I use consumables a lot more than previously, which is interesting. And more generally I'm seeing a lot of stuff I didn't seen my previous BG3 runs. HM also means you plan for encounters a lot more rather than rushing in face-first.

I have learned two important lessons:

1) Unlike tabletop RPGs, in BG3, the answer usually IS on your character sheet, or more specifically, in your bags. Virtually any terrible situation can be resolved with the judicious use of spells, magic items and consumables - potions, bombs, spell scrolls, etc.

2) Kicking and throwing people off of buildings, cliffs, bridges, piers, especially when you do it and get the basically redundant "stealth check" after doing it lol is possibly the funniest thing in an already very funny game. The kick has a particularly good sound effect. Just wait for someone to get to the right place, hit turn-based mode, Karlach runs up and basically sends them flying into eternity.
 

  • Kicked a minor boss off a cliff before thinking about how she had loot I might have wanted (I looked it up later, she actually had a really good item, oh well).
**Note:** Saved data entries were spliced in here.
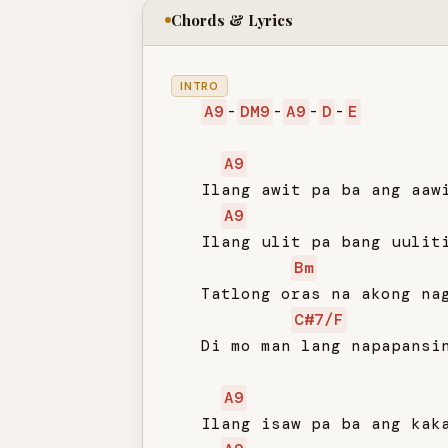
Chords & Lyrics
INTRO
A9
-
DM9
-
A9
-
D
-
E
A9
   Ilang awit pa ba ang aawi
A9
   Ilang ulit pa bang uuliti
Bm
   Tatlong oras na akong nag
C#7/F
   Di mo man lang napapansin
A9
   Ilang isaw pa ba ang kaka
But the image of this rude idiot going flying to their doom is all the reward I need 🙏

I've always been massively entertained by folks getting knocked off buildings and cliffs in video games, especially when it's just a byproduct of a regular attack or you have to put some work into positioning to set it up. Skyrim was a good game for that - sometimes those guys would land like half a mile away if you shouted them off a mountaintop, lol.
In Star Wars the Old Republic this season, they've got a "dynamic encounter" that shows up sometimes on one of the planets where the entire goal is to grab a special "experimental" concussive weapon and use it to blow bad guys off of a walkway. :p Watching big ol' clunky lifter droids flying arse over teakettle over a railing is hysterical.